Dust shook his back in a frightening number of coffins, a tight, close to crying voice, and laughed.

"As a royal wise man, as a protector of the kingdom, I behaved rightly. I didn't do anything wrong. I killed my love and saved more people.

Father, I am called a hero in the capital. The king's minister in the face of famine… as one of the wise men, even awarded a medal "

But. Although.

Dust clenched a glowing blue medal on the chest of his coat and stripped his teeth.

"My homeland has been destroyed so much. I wonder why, Father... I left the village in search of a fine wise man to avenge my mother's crying in return for my wrongdoing father... and to put together decency and righteousness, I bewitched my mother."

and the dust teeth rang. White teeth meet again and again, trembling with fear.

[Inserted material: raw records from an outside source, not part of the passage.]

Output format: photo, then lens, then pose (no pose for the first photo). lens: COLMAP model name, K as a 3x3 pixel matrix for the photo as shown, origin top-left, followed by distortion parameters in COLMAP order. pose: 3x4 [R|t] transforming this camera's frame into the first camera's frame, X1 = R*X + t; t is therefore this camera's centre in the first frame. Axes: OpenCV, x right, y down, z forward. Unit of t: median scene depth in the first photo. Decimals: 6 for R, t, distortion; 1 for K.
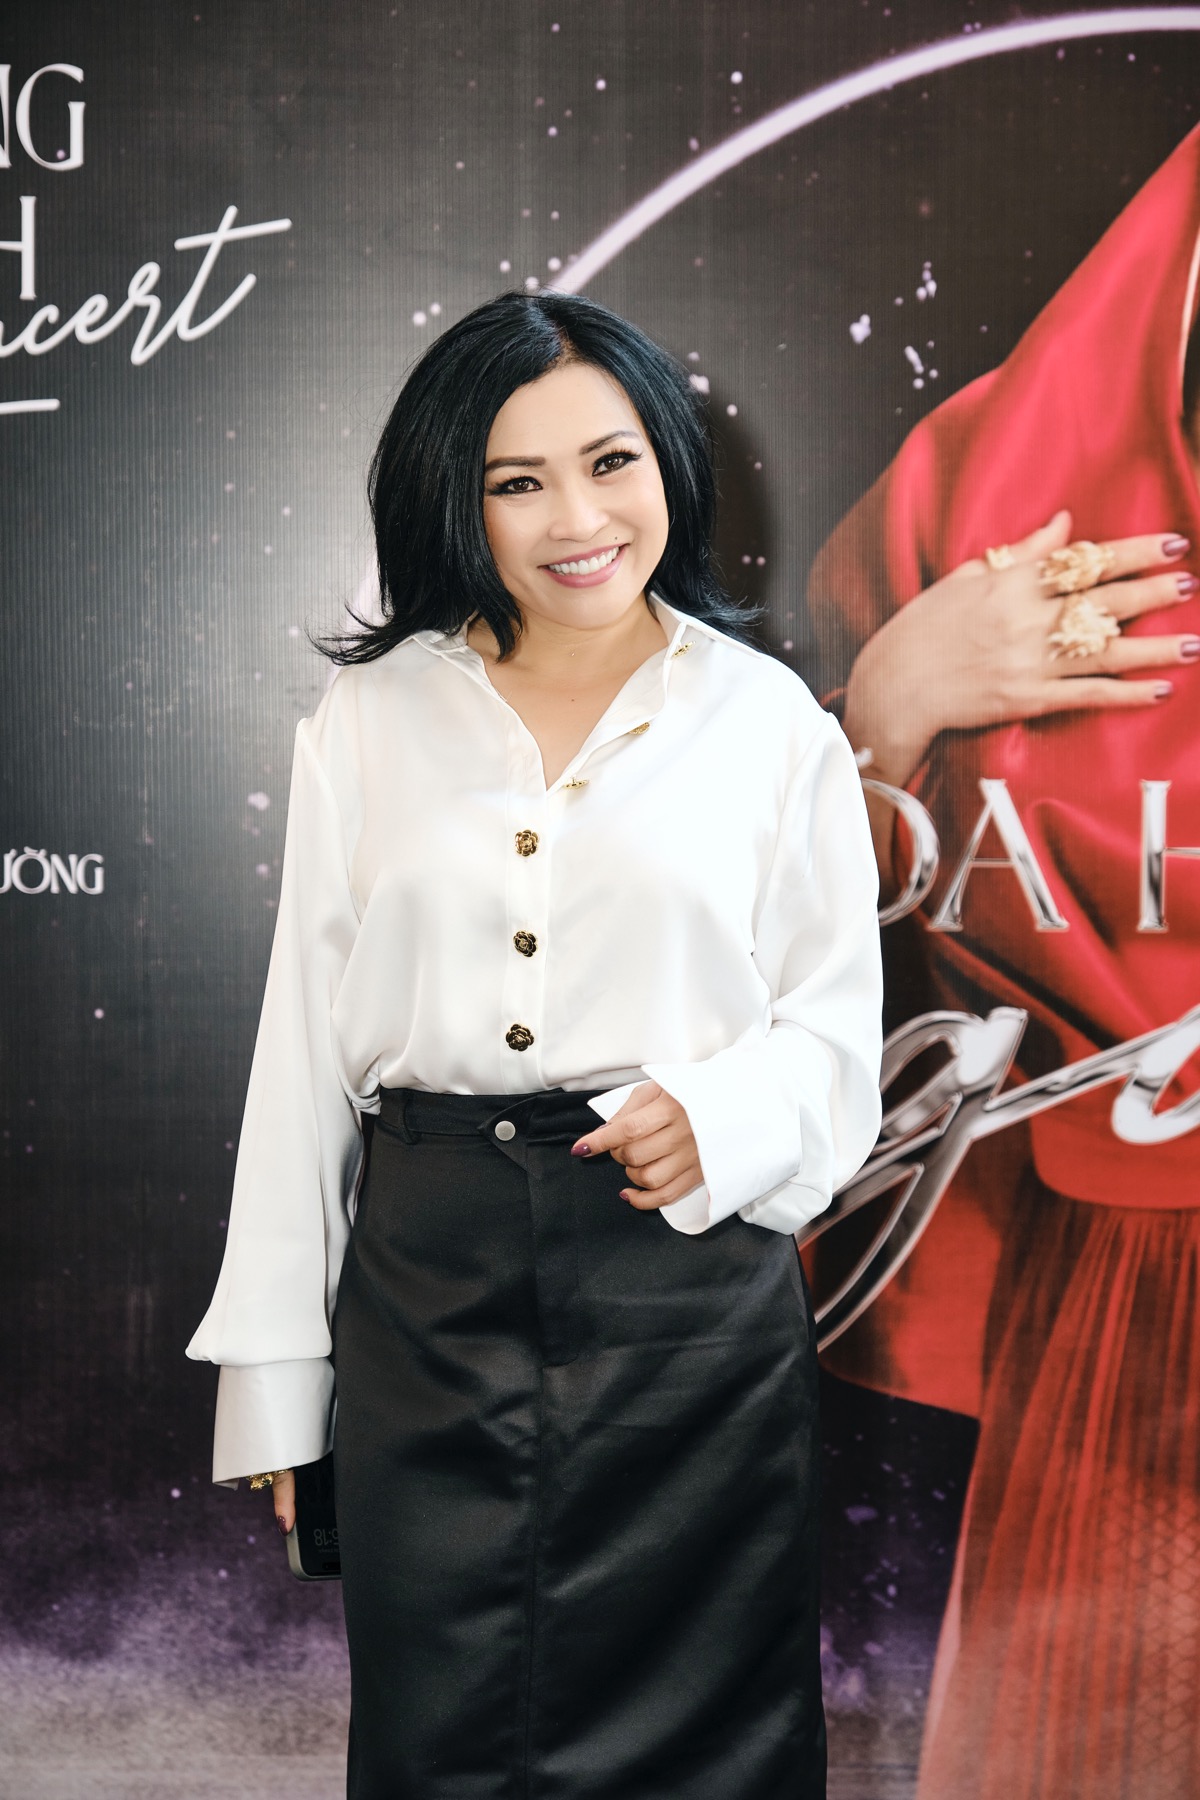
lens RADIAL K [[3928.7, 0, 599.6], [0, 3928.7, 892.4], [0, 0, 1]] dist [0.040250, 0.000000]
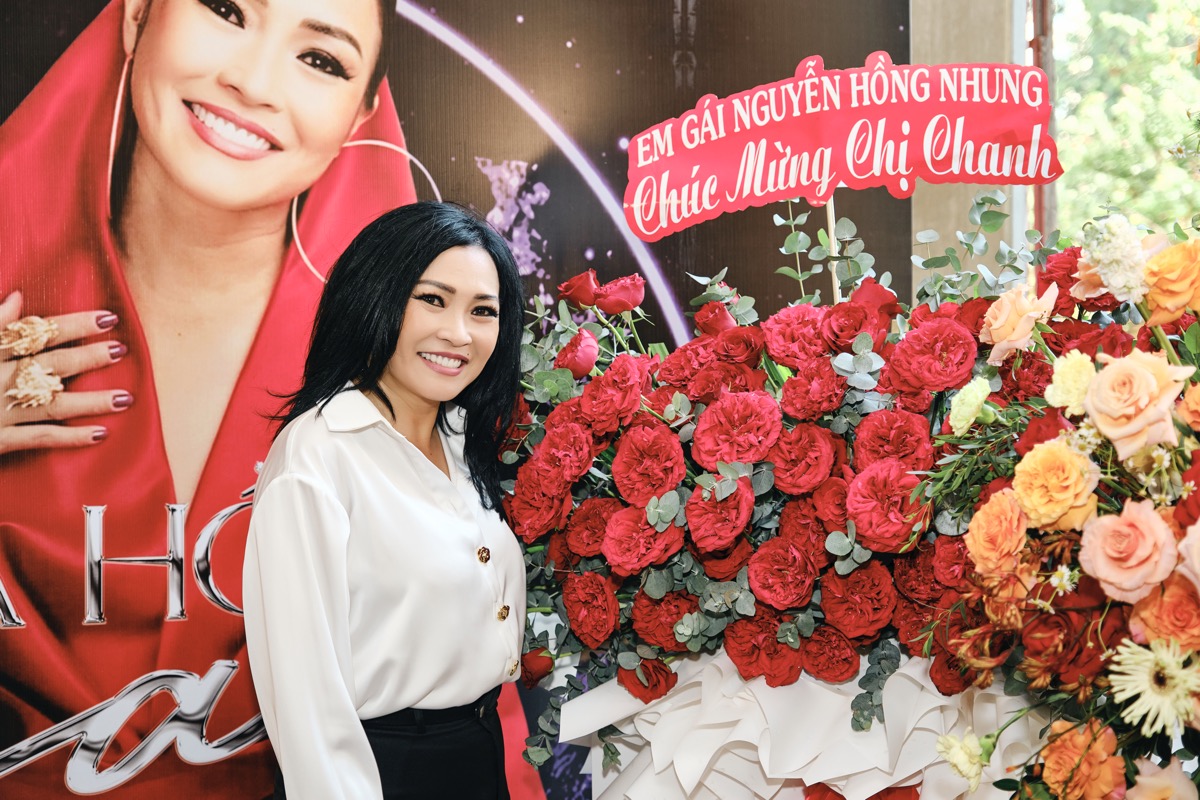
lens RADIAL K [[1986.9, 0, 591.3], [0, 1986.9, 392.9], [0, 0, 1]] dist [-0.006578, 0.000000]
pose [[0.909870, -0.009085, 0.414793, 0.022350], [0.034418, 0.997967, -0.053641, -0.024681], [-0.413463, 0.063082, 0.908333, 0.353739]]
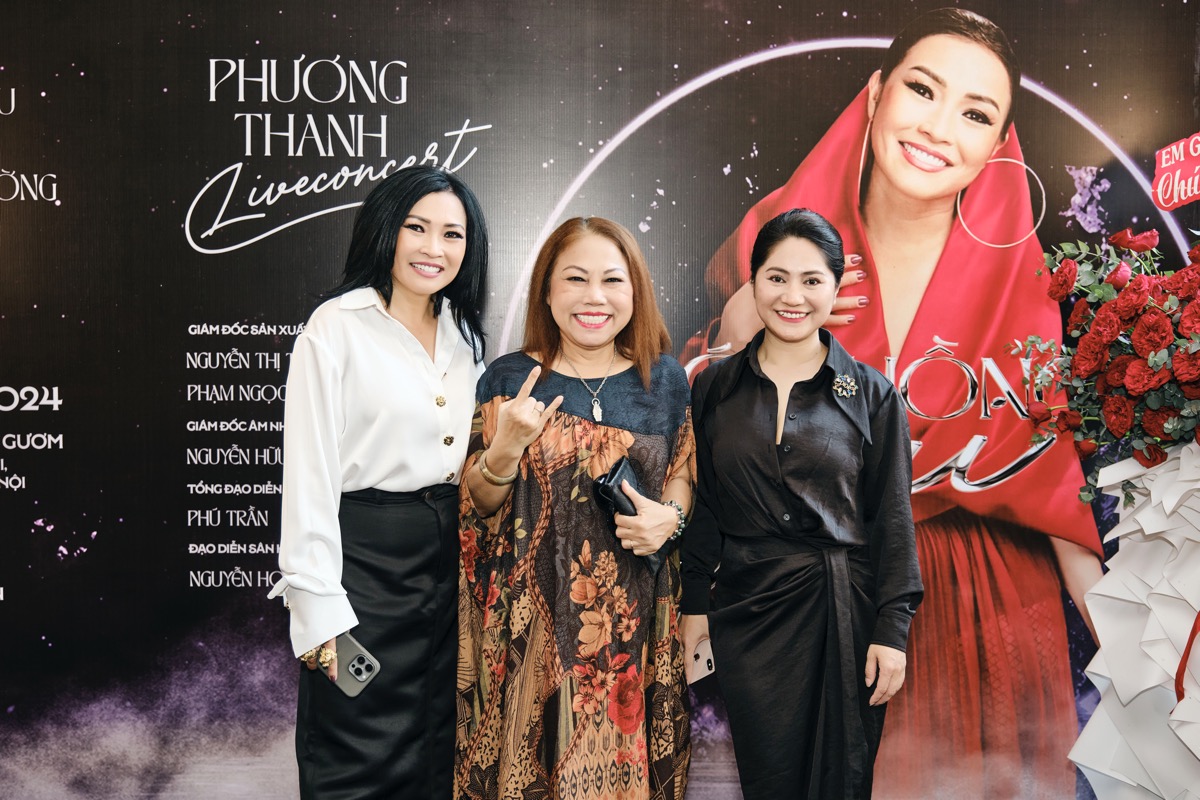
lens RADIAL K [[1379.6, 0, 594.7], [0, 1379.6, 403.9], [0, 0, 1]] dist [-0.005863, 0.000000]
pose [[0.999996, 0.000953, 0.002775, -0.017309], [-0.000927, 0.999954, -0.009570, 0.009367], [-0.002784, 0.009568, 0.999950, 0.150461]]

"My mother died and I finally understood. What I did... my attitude toward my mother and village... ended up being just like that of my father..."

"... dust... you..."

"This wasn't supposed to happen. No, it's not. I... I just wanted to be on my mother's side. I wanted to save my mother's heart. Being a righteous, fine, and wise royal minister should have been only a means of revenge... why did I... take more righteousness than my mother..."

No, it's not. No, this is not what I wanted.

The low, low, repeated voice of dust eventually took the place of a groan that made no sense and melted into the mud.